If we plot the average of this new ensemble, we can see that the first burst is now completely removed from the first IMF.

```plt.figure()
plt.subplot(211)
plt.plot(imf[:, 0])
plt.subplot(212)
plt.plot(imf[:, 1:].mean(axis=1))
```
```[<matplotlib.lines.Line2D object at 0x7fbf4dd8cbd0>]
```

## Ensemble Sifting#

This process is implemented for a whole sifting run in `emd.sift.ensemble_sift`. This function works much like `emd.sift.sift` with a few extra options for controlling the noise ensembles.

• nensembles defines the number of parallel sifts to compute

• ensemble_noise defines the noise variance relative to the standard deviation of the input signal

• nprocesses allow for parallel processing of the ensembles to speed up computation

Next, we call `emd.sift.ensemble_sift` to run through a whole sift of our signal.

Note that it is ofen a good idea to limit the total number of IMFs in an ensemble_sift. If we allow the sift to compute all possible IMFs then there is a chance that some processes in the ensemble might complete with one more or one less IMF than the others - this will break the averaging so here, we only compute the first five IMFs.

First, we compute the sift with 2 ensembles.

```imf = emd.sift.ensemble_sift(burst+n, max_imfs=5, nensembles=2, nprocesses=6, ensemble_noise=1, imf_opts=imf_opts)
emd.plotting.plot_imfs(imf)
```
```<AxesSubplot:xlabel='Time (samples)'>
```

This does a reasonable job. Certainly better than the standard sift we ran at the start of the tutorial. There is still some mixing of signals visible though. To help with this we next compute the ensemble sift with four separate noise added sifts.

```imf = emd.sift.ensemble_sift(burst+n, max_imfs=5, nensembles=4, nprocesses=6, ensemble_noise=1, imf_opts=imf_opts)
emd.plotting.plot_imfs(imf)
```
```<AxesSubplot:xlabel='Time (samples)'>
```

This is better again but still could be improved.

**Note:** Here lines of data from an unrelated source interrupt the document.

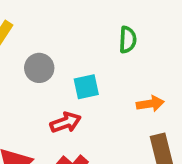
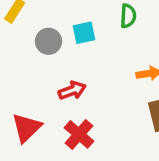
cyan square: (86, 87) -> (84, 33), moved

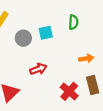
red cross: (79, 134) -> (69, 91), moved

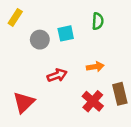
orange arrow: (86, 58) -> (95, 67), moved

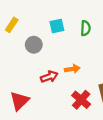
cyan square: (66, 33) -> (57, 26), moved
orange arrow: (95, 67) -> (72, 69), moved

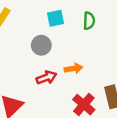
gray circle: (34, 45) -> (41, 45), moved

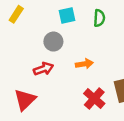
red arrow: (46, 77) -> (43, 69), moved

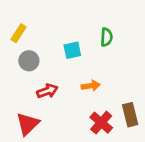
cyan square: (67, 16) -> (72, 50), moved
gray circle: (53, 42) -> (29, 61), moved

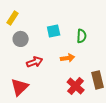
green semicircle: (106, 37) -> (82, 36), moved

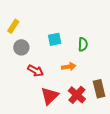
red arrow: (35, 62) -> (35, 71), turned 49
red triangle: (20, 87) -> (50, 96), moved

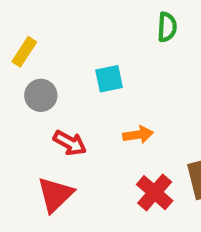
green semicircle: (83, 44) -> (167, 27), moved
red triangle: (50, 96) -> (55, 195), moved

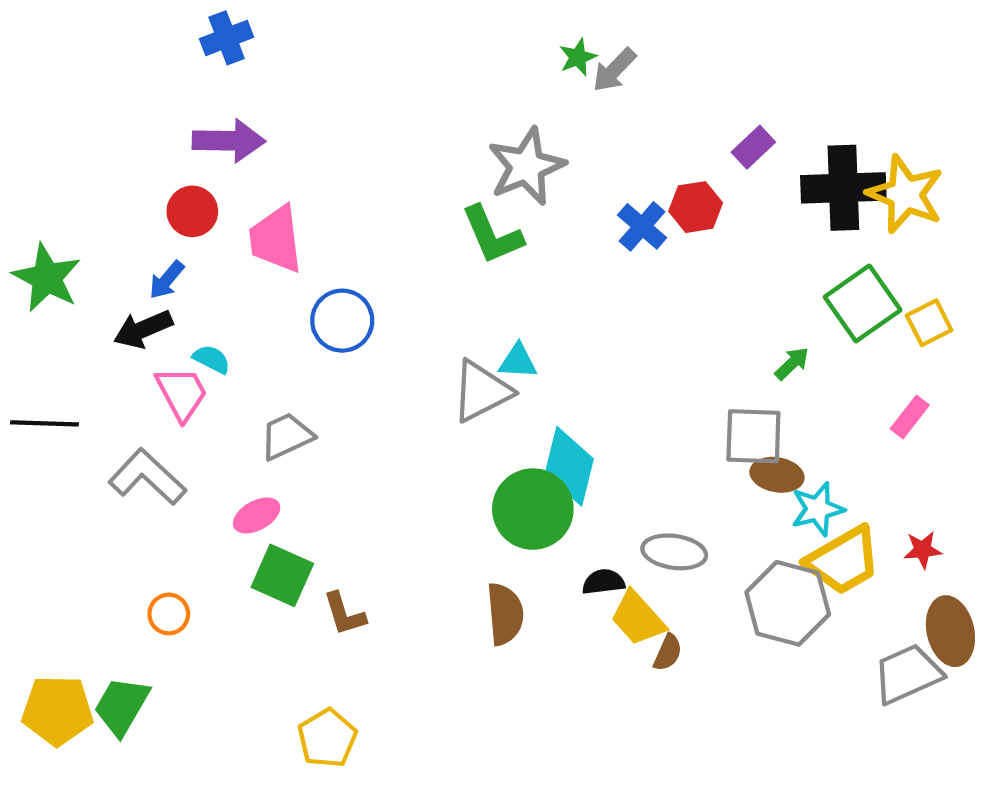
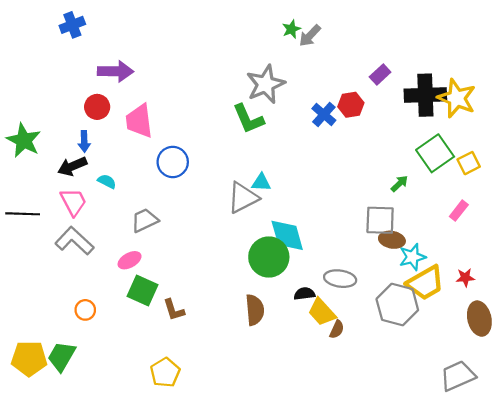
blue cross: (227, 38) -> (72, 25), moved
blue arrow: (167, 280) -> (84, 141), turned -42
pink trapezoid: (182, 393) -> (73, 202), moved
cyan diamond: (569, 466) -> (287, 235), turned -30
gray trapezoid: (908, 674) -> (458, 376), moved

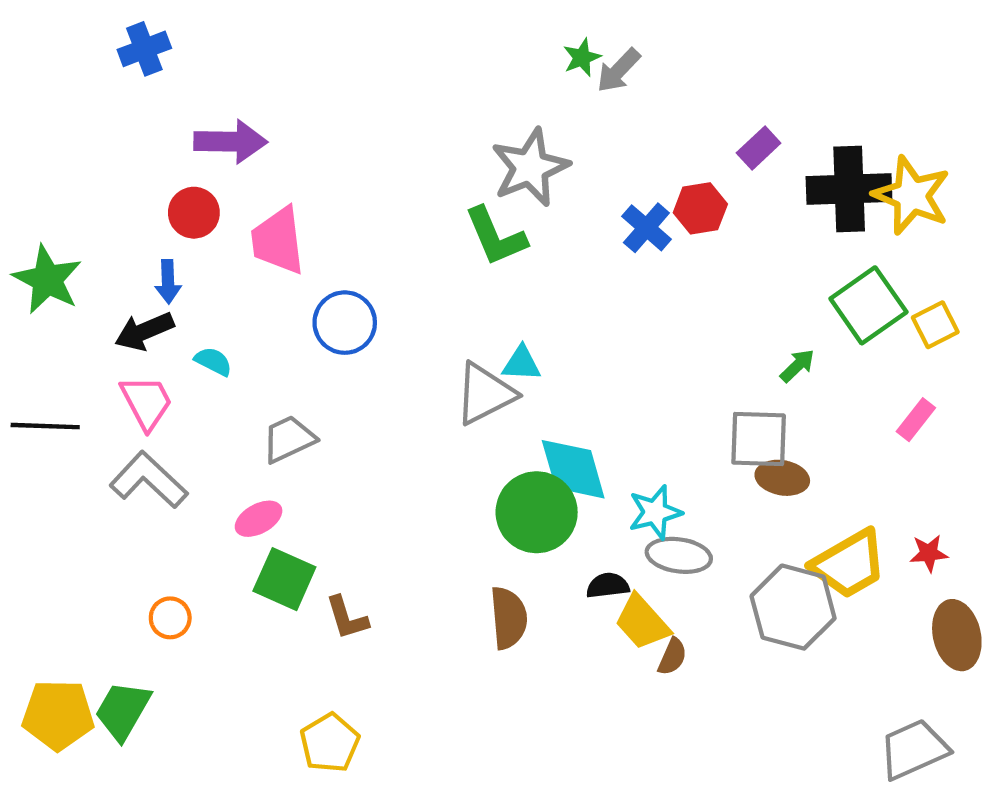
cyan star: (412, 257) -> (655, 512), moved

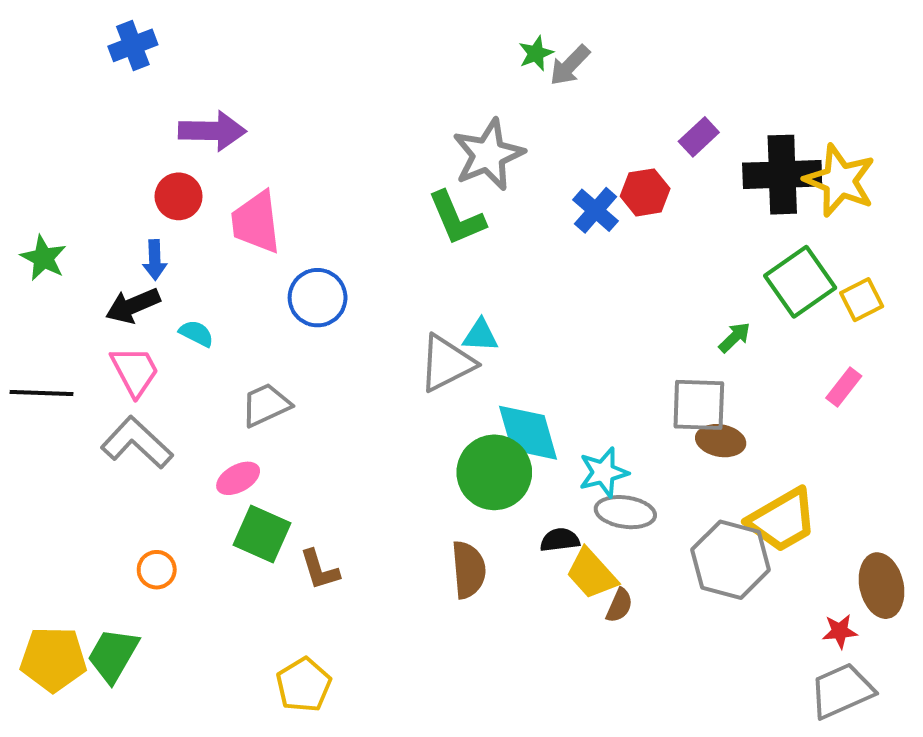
green star: (47, 279) -> (43, 258), size x0.7
red star: (929, 553) -> (840, 631), moved

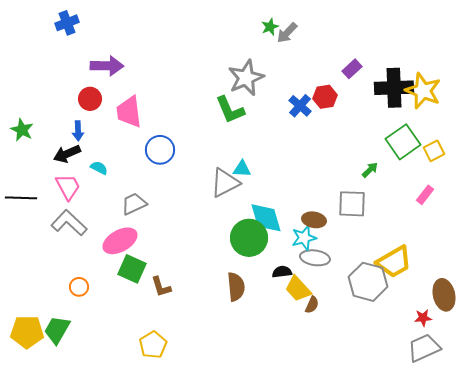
brown ellipse: (721, 441) -> (314, 220), moved
pink ellipse: (238, 478) -> (120, 241), size x1.6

Finally, we run a sift with an ensemble of 24 separate sifts.

```imf = emd.sift.ensemble_sift(burst+n, max_imfs=5, nensembles=24, nprocesses=6, ensemble_noise=1, imf_opts=imf_opts)
emd.plotting.plot_imfs(imf)
```
```<AxesSubplot:xlabel='Time (samples)'>
```

This does a good job. Both bursts are clearly recovered with smooth amplitude modulations and the noise in the first IMF shows the smooth increase in variance that we defined at the start.